2 albums photographiques

2 albums photographiques

© musées Gadagne / Blanc et Demilly

BLANC ET DEMILLY

Achat en vente publique de 5 lots de photographies de Théodore Blanc et Antoine Demilly.

Ces lots représentent des vues de Lyon des années 1930 à 1950 et des portraits de personnalités comme Edmond Locard. Ils contiennent également des fascicules des publicités de Blanc et Demilly réalisées vers 1930.

C’est en 1924 que Théodore Blanc et Antoine Demilly succèdent à leur beau-père Edouard Bron, photographe portraitiste alors reconnu pour ses portraits de la bourgeoisie lyonnaise. L’arrivée de ces deux jeunes photographes va donner un nouvel essor à l'Atelier Bron qui devient Studio Blanc et Demilly.

Excellents techniciens, ils sont parmi les premiers en France à utiliser le 24/36 ou des appareils miniatures comme le Leica ou le Rolleiflex.

L'esprit toujours en éveil, ils développent une double activité commerciale et artistique. Le 20 avril 1935, ils ouvrent une galerie d’art exclusivement consacrée à la photo, fait très rare pour l’époque. En parallèle, ils illustrent de nombreux ouvrages dont les Aspects de Lyon en 1933.

Pendant la guerre, Blanc et Demilly fréquentent un cercle d’intellectuels, d’artistes ou d’hommes de lettres réfugiés à Lyon. Ils côtoient aussi l’avant-garde lyonnaise et des peintres comme Pierre Combet-Descombes, Emile Didier…

En 1946, ils sont exposés en compagnie des plus grands comme Edouard Boubat ou Robert Doisneau au premier Salon national de la photographie à la Bibliothèque Nationale.

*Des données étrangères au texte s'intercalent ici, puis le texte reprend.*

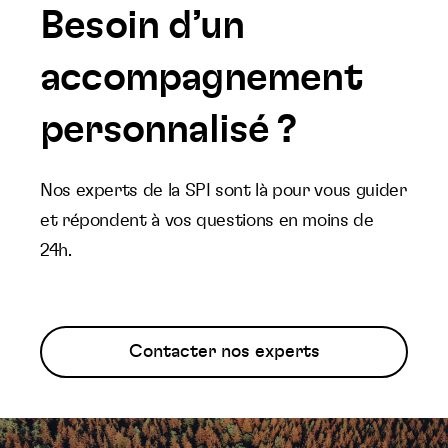
Besoin d’un
accompagnement
personnalisé ?
Nos experts de la SPI sont là pour vous guider
et répondent à vos questions en moins de
24h.
Contacter nos experts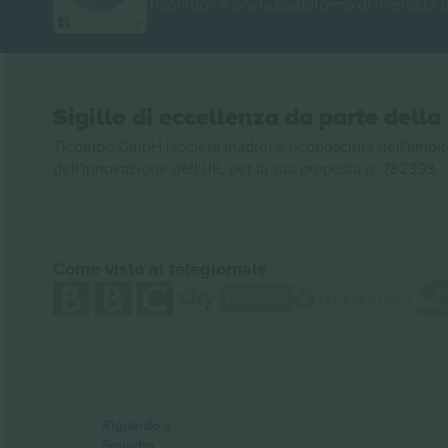
Ticombo® è ora la piattaforma di rivendita p
Sigillo di eccellenza da parte del
Ticombo GmbH (società madre) è riconosciuta nell'ambito
dell'innovazione dell'UE, per la sua proposta n. 782393.
Come visto al telegiornale
Riguardo a
Squadra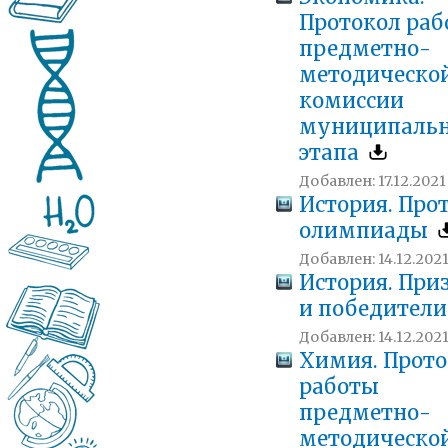
Протокол ра
предметно-
методическо
комиссии
муниципальн
этапа
Добавлен: 17.12.2021
История. Про
олимпиады
Добавлен: 14.12.2021
История. При
и победител
Добавлен: 14.12.2021
Химия. Прото
работы
предметно-
методическо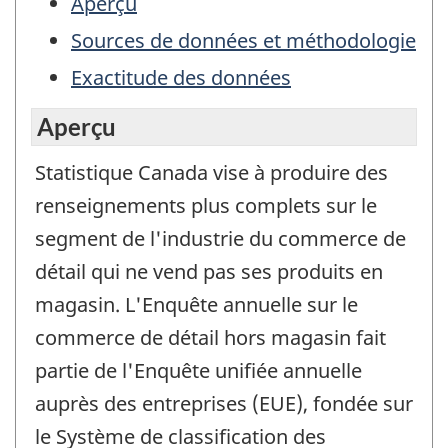
Aperçu
Sources de données et méthodologie
Exactitude des données
Aperçu
Statistique Canada vise à produire des
renseignements plus complets sur le
segment de l'industrie du commerce de
détail qui ne vend pas ses produits en
magasin. L'Enquête annuelle sur le
commerce de détail hors magasin fait
partie de l'Enquête unifiée annuelle
auprès des entreprises (EUE), fondée sur
le Système de classification des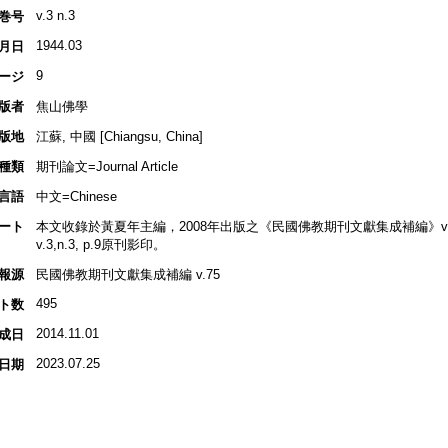
v.3 n.3
巻号
1944.03
月日
9
ージ
版者
焦山佛學
版地
江蘇, 中國 [Chiangsu, China]
種類
期刊論文=Journal Article
言語
中文=Chinese
ート
本文收錄於黃夏年主編，2008年出版之《民國佛教期刊文獻集成補編》v.75, 
v.3,n.3, p.9原刊影印。
報源
民國佛教期刊文獻集成補編 v.75
495
ト数
2014.11.01
成日
2023.07.25
日期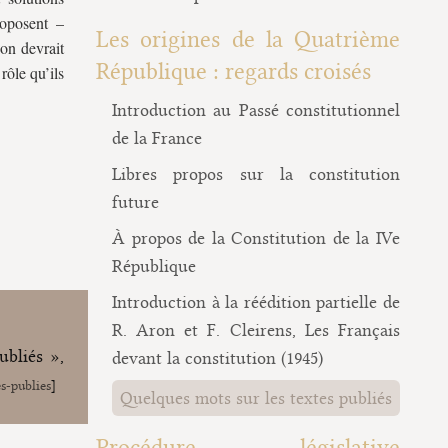
roposent –
Les origines de la Quatrième
ion devrait
République : regards croisés
rôle qu’ils
Introduction au Passé constitutionnel
de la France
Libres propos sur la constitution
future
À propos de la Constitution de la IVe
République
Introduction à la réédition partielle de
R. Aron et F. Cleirens, Les Français
ubliés »,
devant la constitution (1945)
s-publies
]
Quelques mots sur les textes publiés
Procédure législative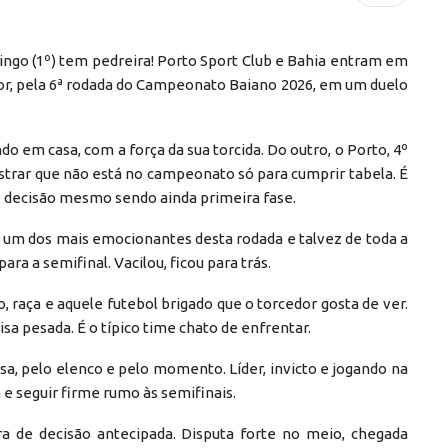
ngo (1º) tem pedreira! Porto Sport Club e Bahia entram em
or, pela 6ª rodada do Campeonato Baiano 2026, em um duelo
do em casa, com a força da sua torcida. Do outro, o Porto, 4º
strar que não está no campeonato só para cumprir tabela. É
de decisão mesmo sendo ainda primeira fase.
r um dos mais emocionantes desta rodada e talvez de toda a
para a semifinal. Vacilou, ficou para trás.
raça e aquele futebol brigado que o torcedor gosta de ver.
 pesada. É o típico time chato de enfrentar.
sa, pelo elenco e pelo momento. Líder, invicto e jogando na
 e seguir firme rumo às semifinais.
a de decisão antecipada. Disputa forte no meio, chegada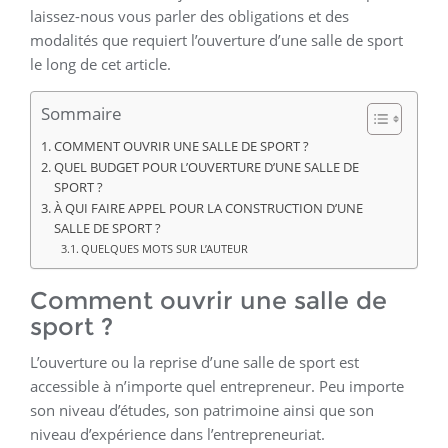
laissez-nous vous parler des obligations et des
modalités que requiert l’ouverture d’une salle de sport
le long de cet article.
Sommaire
COMMENT OUVRIR UNE SALLE DE SPORT ?
QUEL BUDGET POUR L’OUVERTURE D’UNE SALLE DE
SPORT ?
À QUI FAIRE APPEL POUR LA CONSTRUCTION D’UNE
SALLE DE SPORT ?
QUELQUES MOTS SUR L’AUTEUR
Comment ouvrir une salle de
sport ?
L’ouverture ou la reprise d’une salle de sport est
accessible à n’importe quel entrepreneur. Peu importe
son niveau d’études, son patrimoine ainsi que son
niveau d’expérience dans l’entrepreneuriat.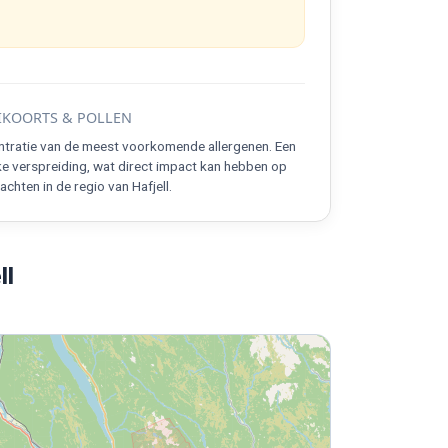
KOORTS & POLLEN
ntratie van de meest voorkomende allergenen. Een
ke verspreiding, wat direct impact kan hebben op
chten in de regio van Hafjell.
ll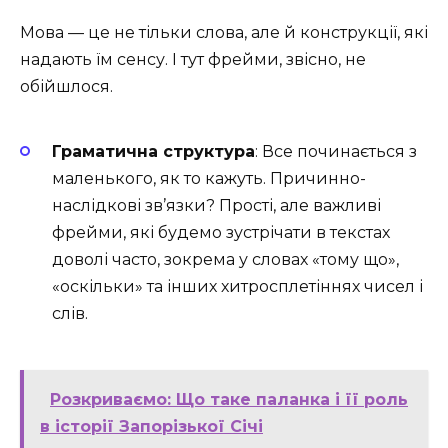
Мова — це не тільки слова, але й конструкції, які
надають їм сенсу. І тут фрейми, звісно, не
обійшлося. ️
Граматична структура
: Все починається з
маленького, як то кажуть. Причинно-
наслідкові зв’язки? Прості, але важливі
фрейми, які будемо зустрічати в текстах
доволі часто, зокрема у словах «тому що»,
«оскільки» та інших хитросплетіннях чисел і
слів.
Розкриваємо: Що таке паланка і її роль
в історії Запорізької Січі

Gadagne conserve un ensemble de 256 tirages photographiques de Théodore Blanc et Antoine Demilly. En 2007 cette collection s’est enrichie de cinq épreuves originales des années 50.

4 DAGUERRÉOTYPES

L'ancien propriétaire de ces daguerréotypes est l’arrière petit-fils d’un notaire lyonnais, Pierre François Bruyas. Amateur de photographies, il était en lien avec des photographes lyonnais dont Camille Dolard et peut-être Philippe-Fortuné Durand.

Après l’annonce officielle de l'invention d'un nouveau procédé appelé daguerréotype à l’Académie des Sciences en 1839, Lyon est rapidement gagné par la “daguerréomanie”. Une vingtaine de studios s’installent entre Rhône et Saône.

Parmi ceux-ci il faut distinguer le cas très particulier du graveur Philippe-Fortuné Durand qui revendique le titre de la plus ancienne maison photographique française fondée en 1840.